Before God began to restore everything in my life, I went on a 'highway' with Him. What do I mean? I was learning His language while He was speaking to me through various other ways. It felt like driving a car on a busy motorway for the first time and learning what the street signs meant.
God communicates with us through different forms, such as dreams, visions, messages through other people, and animals. The predominant format is however words. God loves playing with our names. For example, my maiden native surname is "SETNA". The word means in English "a 100th". The meaning of the 100 is "completion", or "creating a fullness". In other words, my surname tells me that I will complete some sort of a fullness in my life. The Bible is full of names that have meaning hidden behind them.

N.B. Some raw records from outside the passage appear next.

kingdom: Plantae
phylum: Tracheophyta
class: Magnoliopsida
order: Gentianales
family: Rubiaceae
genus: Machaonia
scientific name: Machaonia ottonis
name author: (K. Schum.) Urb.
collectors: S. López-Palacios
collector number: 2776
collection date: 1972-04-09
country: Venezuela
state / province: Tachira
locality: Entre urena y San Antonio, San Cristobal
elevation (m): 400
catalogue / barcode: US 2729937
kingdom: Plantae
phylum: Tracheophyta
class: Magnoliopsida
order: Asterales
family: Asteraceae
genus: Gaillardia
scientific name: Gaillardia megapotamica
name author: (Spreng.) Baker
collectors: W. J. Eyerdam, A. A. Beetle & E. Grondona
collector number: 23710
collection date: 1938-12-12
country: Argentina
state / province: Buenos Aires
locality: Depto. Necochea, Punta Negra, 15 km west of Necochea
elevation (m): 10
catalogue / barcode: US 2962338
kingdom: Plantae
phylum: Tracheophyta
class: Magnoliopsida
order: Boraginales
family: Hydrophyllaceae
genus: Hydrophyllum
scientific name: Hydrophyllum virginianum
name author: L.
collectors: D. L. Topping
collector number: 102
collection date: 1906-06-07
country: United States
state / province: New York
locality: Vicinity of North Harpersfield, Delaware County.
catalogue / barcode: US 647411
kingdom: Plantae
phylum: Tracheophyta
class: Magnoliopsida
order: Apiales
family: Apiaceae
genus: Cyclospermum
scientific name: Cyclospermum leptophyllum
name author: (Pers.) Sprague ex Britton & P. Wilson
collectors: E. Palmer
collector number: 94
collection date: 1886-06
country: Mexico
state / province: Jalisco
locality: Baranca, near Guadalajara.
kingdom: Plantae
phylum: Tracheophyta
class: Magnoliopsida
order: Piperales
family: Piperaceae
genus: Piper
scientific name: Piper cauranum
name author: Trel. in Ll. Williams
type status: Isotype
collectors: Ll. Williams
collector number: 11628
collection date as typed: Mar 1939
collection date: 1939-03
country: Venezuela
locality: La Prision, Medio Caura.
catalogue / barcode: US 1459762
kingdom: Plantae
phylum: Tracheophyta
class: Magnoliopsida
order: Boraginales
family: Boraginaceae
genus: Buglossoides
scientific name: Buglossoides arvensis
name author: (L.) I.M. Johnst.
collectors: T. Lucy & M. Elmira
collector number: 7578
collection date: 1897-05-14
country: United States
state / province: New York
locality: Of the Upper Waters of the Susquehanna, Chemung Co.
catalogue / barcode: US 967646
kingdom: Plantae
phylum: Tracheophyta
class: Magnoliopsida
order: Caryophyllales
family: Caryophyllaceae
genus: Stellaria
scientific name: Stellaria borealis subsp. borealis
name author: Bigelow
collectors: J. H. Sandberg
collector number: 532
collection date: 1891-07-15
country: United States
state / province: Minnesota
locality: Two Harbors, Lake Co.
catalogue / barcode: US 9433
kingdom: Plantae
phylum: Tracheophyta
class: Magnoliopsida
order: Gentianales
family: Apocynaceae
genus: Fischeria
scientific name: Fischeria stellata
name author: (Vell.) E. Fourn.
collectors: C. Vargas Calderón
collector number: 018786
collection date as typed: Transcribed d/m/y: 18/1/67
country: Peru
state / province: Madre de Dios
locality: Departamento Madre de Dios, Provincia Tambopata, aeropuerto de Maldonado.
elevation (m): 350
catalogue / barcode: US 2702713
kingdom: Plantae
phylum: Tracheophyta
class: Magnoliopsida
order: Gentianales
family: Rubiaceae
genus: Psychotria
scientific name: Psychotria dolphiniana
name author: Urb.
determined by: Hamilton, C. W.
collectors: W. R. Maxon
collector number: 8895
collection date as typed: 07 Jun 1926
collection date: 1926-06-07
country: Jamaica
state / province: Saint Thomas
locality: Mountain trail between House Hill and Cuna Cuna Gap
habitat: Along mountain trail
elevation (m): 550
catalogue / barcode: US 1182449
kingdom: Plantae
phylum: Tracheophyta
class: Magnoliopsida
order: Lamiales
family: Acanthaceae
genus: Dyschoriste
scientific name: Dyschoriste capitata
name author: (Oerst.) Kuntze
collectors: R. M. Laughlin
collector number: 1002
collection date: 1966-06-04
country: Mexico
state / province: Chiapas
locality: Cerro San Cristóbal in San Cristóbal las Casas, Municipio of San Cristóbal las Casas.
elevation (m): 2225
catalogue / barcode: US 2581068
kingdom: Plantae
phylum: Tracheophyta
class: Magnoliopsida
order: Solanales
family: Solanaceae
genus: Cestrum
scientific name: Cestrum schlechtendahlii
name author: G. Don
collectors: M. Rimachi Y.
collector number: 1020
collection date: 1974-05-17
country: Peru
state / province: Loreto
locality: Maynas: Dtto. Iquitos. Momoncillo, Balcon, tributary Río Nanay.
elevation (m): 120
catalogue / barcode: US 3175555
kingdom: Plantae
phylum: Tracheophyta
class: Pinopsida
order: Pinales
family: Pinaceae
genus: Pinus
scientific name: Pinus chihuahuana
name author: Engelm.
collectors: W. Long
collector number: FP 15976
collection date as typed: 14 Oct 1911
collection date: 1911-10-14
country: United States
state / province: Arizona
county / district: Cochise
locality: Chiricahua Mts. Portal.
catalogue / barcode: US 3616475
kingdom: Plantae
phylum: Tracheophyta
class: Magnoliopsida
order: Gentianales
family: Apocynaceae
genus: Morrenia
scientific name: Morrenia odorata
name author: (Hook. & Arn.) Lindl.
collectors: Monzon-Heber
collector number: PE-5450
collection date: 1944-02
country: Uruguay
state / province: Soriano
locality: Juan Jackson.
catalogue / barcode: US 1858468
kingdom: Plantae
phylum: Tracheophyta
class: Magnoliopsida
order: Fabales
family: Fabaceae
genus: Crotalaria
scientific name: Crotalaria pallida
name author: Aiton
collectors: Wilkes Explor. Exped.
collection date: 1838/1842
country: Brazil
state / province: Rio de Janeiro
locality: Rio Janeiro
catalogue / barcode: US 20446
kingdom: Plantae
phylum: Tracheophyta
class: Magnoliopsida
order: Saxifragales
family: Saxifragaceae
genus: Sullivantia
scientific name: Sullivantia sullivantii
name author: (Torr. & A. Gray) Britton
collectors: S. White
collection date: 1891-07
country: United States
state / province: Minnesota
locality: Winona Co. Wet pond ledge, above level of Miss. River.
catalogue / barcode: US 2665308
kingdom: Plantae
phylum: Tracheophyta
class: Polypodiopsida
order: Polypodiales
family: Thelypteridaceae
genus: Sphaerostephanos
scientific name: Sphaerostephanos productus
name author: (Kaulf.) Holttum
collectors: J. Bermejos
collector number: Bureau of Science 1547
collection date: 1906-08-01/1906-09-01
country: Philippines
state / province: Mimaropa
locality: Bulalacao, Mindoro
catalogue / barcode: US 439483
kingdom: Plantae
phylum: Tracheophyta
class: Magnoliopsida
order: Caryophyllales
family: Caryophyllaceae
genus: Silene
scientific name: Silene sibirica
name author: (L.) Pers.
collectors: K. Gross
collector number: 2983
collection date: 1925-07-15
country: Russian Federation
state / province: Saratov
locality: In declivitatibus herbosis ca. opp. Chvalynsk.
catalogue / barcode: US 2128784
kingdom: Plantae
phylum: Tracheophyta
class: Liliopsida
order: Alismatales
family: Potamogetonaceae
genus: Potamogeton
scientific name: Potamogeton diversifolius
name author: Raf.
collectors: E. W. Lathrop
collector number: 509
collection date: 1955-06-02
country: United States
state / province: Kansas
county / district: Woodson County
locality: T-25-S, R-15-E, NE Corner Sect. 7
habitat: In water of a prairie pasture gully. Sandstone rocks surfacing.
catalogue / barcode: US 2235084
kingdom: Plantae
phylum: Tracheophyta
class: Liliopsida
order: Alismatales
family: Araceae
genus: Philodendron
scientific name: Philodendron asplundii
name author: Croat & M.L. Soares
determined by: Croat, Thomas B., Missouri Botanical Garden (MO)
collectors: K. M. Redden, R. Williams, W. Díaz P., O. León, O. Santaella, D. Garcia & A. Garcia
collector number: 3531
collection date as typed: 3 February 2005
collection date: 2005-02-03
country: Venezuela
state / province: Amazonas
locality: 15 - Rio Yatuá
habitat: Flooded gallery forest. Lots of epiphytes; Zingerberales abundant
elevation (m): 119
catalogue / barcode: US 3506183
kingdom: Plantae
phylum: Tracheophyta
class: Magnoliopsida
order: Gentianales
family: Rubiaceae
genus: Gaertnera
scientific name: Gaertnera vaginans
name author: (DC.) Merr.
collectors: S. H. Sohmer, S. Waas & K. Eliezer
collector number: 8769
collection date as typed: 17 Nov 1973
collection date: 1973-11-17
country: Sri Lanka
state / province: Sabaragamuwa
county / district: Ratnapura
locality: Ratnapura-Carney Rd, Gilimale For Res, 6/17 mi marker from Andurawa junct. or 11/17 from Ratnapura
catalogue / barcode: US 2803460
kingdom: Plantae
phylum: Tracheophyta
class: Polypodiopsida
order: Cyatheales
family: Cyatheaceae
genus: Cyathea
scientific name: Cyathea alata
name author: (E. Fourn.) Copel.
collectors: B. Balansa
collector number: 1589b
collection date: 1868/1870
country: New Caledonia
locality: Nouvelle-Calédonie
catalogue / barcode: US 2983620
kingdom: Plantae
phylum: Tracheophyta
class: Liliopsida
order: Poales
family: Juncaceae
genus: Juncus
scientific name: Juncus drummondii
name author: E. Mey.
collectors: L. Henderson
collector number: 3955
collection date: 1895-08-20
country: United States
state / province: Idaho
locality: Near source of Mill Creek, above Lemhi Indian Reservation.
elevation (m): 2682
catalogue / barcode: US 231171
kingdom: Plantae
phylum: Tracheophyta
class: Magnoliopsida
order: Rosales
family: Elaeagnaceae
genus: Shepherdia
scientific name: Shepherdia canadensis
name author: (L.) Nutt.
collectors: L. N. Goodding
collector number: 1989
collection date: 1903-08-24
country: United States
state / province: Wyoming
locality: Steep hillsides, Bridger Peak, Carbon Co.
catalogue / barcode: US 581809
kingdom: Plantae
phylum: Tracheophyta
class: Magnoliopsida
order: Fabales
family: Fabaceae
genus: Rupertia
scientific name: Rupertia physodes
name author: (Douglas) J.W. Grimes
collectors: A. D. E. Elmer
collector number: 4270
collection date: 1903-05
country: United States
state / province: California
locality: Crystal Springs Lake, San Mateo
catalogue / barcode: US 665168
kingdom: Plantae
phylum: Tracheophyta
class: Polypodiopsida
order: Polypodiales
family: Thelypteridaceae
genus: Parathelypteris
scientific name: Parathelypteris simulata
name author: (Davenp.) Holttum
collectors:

Another interesting fact is that our life events often represent or become prophecies for the future. We need to be mindful of this phenomenon in God's Kingdom. The Bible is full of examples of this type.
God also gives us gits, such as the gift of His Holy Spirit, the gift of Prophecy, the gift of Husband/Wife.... etc.
While I was studying His Book and learning all about Him, God began to speak to me through dreams and visions. The first 6 months were "super-crazy" in a good sense.
In 2018, God kept His part of the deal and returned my husband (my ex) back home while telling me that I need to subdivide my land.
WHEN GOD PROMISES SOMETHING, HE NEVER FAILS (provided we are serious and faithful to Him).
.....
0 notes
Text
Jakie są szanse Igi Świątek na wygraną w finale tenisowym?
🎰🎲✨ Darmowe 2,250 złotych i 200 darmowych spinów kliknij! ✨🎲🎰
Jakie są szanse Igi Świątek na wygraną w finale tenisowym?
Iga Świątek to jedna z najbardziej utalentowanych polskich tenisistek, która zaskarbiła sobie serca fanów na całym świecie swoim niezwykłym talentem i determinacją. Jej dynamiczny styl gry i młody wiek sprawiają, że ma przed sobą świetlaną przyszłość w świecie tenisa.
Kiedy patrzymy na szanse Igii Świątek na zwycięstwo, należy zauważyć, że jej umiejętności i mentalność bojowa czynią ją groźną rywalką dla każdej zawodniczki na tourze. Jej potężny serwis, precyzyjne uderzenia oraz szybkie nogi pozwalają jej kontrolować przebieg meczu i dominować na korcie.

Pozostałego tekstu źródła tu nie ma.